Recentemente, voltei a entender o KGeN: talvez o que a IA realmente esteja faltando não seja mais dados</b>

Ao pesquisar o KGeN, minha maior impressão é esta:
quanto mais dados a IA tem, mais importante pode ser determinar se esses dados realmente vêm de seres humanos.

Antes, quando eu via projetos de IA falarem sobre dados, eu dificilmente prestava muita atenção. Afinal, hoje em dia existe de tudo na internet.

Mas o problema está exatamente aqui.

Artigos, imagens e sons gerados por IA estão cada vez mais comuns, assim como contas automatizadas.
No futuro, se a IA aprender em grande escala com conteúdos que já foram gerados pela própria IA, isso não criaria um ciclo?

IA gera → IA aprende → gera de novo → treina de novo IA.

A quantidade aumenta, mas as experiências reais dos seres humanos podem acabar diminuindo.

É também por isso que comecei a olhar o KGeN com seriedade.

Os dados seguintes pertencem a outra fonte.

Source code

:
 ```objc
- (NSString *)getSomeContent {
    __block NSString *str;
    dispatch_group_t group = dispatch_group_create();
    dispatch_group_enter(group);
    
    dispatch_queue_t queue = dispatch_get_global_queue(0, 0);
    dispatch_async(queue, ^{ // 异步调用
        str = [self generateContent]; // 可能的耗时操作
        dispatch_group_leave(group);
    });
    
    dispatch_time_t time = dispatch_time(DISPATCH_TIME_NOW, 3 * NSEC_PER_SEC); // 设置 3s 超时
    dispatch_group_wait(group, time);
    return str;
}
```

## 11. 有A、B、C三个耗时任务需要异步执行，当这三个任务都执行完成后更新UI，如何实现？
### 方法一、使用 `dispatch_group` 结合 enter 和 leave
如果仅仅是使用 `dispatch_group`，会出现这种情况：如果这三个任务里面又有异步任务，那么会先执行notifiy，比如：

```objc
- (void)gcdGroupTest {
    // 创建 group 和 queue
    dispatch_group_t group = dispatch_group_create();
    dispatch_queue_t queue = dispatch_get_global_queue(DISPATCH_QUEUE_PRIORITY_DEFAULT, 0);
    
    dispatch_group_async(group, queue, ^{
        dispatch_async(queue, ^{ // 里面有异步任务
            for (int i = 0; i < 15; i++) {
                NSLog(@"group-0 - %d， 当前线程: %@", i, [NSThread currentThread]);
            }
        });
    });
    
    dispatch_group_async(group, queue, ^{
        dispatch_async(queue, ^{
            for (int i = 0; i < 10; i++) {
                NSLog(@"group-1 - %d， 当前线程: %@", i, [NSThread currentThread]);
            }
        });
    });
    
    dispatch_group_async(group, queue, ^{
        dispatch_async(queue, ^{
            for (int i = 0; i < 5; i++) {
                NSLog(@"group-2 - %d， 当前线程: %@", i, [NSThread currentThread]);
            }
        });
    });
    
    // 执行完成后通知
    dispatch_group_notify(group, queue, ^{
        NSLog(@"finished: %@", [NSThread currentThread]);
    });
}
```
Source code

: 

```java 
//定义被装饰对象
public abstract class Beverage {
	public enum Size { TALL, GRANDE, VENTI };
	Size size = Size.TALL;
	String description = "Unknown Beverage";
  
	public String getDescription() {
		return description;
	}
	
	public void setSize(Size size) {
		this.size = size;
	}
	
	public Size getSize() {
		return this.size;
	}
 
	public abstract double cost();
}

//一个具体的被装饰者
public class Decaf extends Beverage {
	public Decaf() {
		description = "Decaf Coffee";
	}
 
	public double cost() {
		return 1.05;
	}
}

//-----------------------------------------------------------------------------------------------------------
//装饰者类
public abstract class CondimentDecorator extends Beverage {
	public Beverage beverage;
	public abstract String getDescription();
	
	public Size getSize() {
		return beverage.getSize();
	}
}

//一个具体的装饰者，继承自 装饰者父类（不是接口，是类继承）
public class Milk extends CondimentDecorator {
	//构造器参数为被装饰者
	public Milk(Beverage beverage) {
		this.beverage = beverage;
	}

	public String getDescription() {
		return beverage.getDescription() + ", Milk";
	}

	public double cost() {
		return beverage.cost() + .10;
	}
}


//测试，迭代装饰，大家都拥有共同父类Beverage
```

Atualmente, o KGeN se posiciona como uma “Verified Human Network” (Rede de Humanos Verificados). Seu foco central é obter dados reais de humanos verificados, multi-modais, para Physical AI e LLM. A empresa menciona que os tipos de dados incluem voz, visão, ações e tato, e que cobre mais de 60 países.

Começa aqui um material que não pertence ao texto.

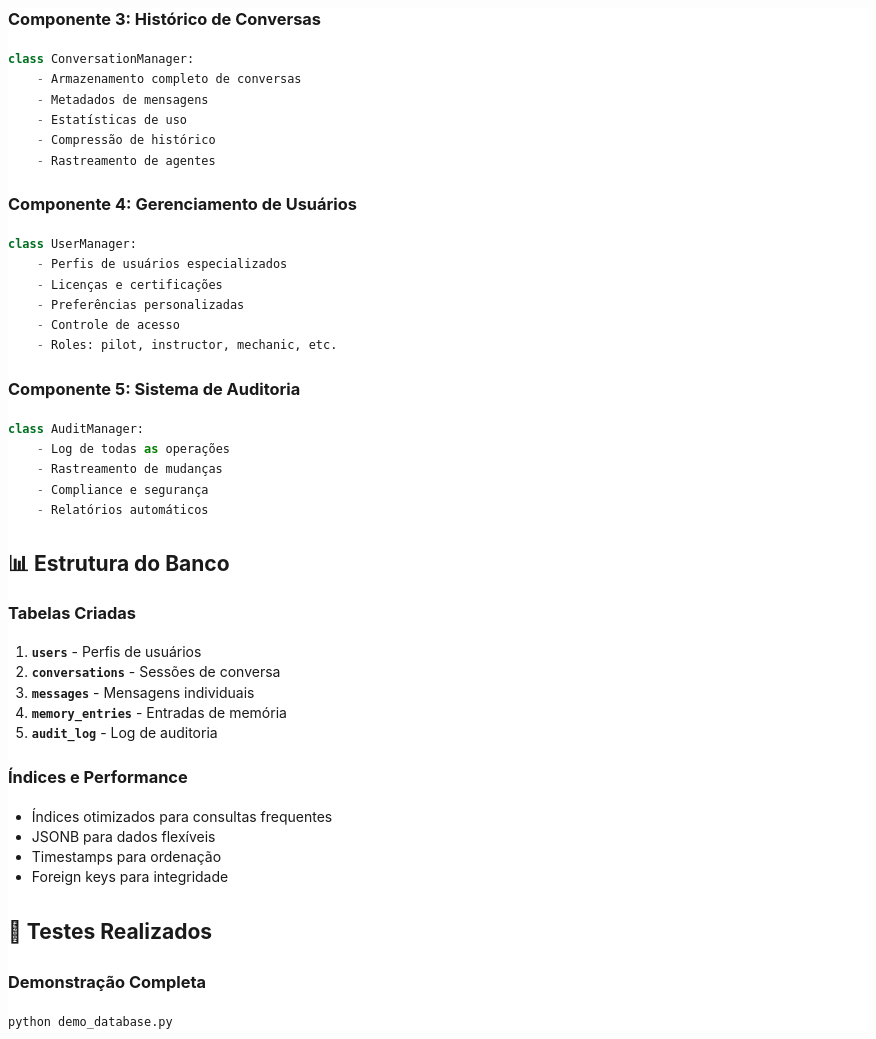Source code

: ### Componente 3: Histórico de Conversas
```python
class ConversationManager:
    - Armazenamento completo de conversas
    - Metadados de mensagens
    - Estatísticas de uso
    - Compressão de histórico
    - Rastreamento de agentes
```

### Componente 4: Gerenciamento de Usuários
```python
class UserManager:
    - Perfis de usuários especializados
    - Licenças e certificações
    - Preferências personalizadas
    - Controle de acesso
    - Roles: pilot, instructor, mechanic, etc.
```

### Componente 5: Sistema de Auditoria
```python
class AuditManager:
    - Log de todas as operações
    - Rastreamento de mudanças
    - Compliance e segurança
    - Relatórios automáticos
```

## 📊 Estrutura do Banco

### Tabelas Criadas
1. **`users`** - Perfis de usuários
2. **`conversations`** - Sessões de conversa
3. **`messages`** - Mensagens individuais
4. **`memory_entries`** - Entradas de memória
5. **`audit_log`** - Log de auditoria

### Índices e Performance
- Índices otimizados para consultas frequentes
- JSONB para dados flexíveis
- Timestamps para ordenação
- Foreign keys para integridade

## 🧪 Testes Realizados

### Demonstração Completa
```bash
python demo_database.py
```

A meu ver, o mais valioso aqui não é o conceito “IA”, que está em alta, mas sim:

Se no futuro a IA quiser realmente entender o mundo real, ela precisa primeiro entender seres humanos reais?

Por exemplo, para um robô aprender a viver em ambientes reais, apenas ver imagens da internet pode ser muito insuficiente.

Ele precisa saber como as pessoas falam, como agem e como observam o ambiente — até como as pessoas reagem em diferentes cenários.

Nesse momento, os dados humanos reais deixam de ser apenas uma questão de volume; passam a ser uma questão de origem e qualidade.

A ideia atual do KGeN é conectar pessoas reais, verificação, dados multi-modais e as necessidades de treinamento de IA. No seu ecossistema de produtos, também existe o K-Quest: pessoas humanas, verificada(as), que completam tarefas para coletar os dados multi-modais necessários para Physical AI e LLM.

Claro, eu ainda não vou dizer agora que o KGeN com certeza vai dar certo.

Para mim, o que vale mais a pena acompanhar agora é:

Se o número de usuários reais consegue continuar crescendo?
Se a demanda por dados consegue continuar gerando dados?
Se esses dados podem realmente ser usados por empresas de IA?
E, no fim, se conseguirá formar um ciclo comercial de longo prazo?

Essas perguntas são bem mais interessantes do que apenas olhar preços de curto prazo.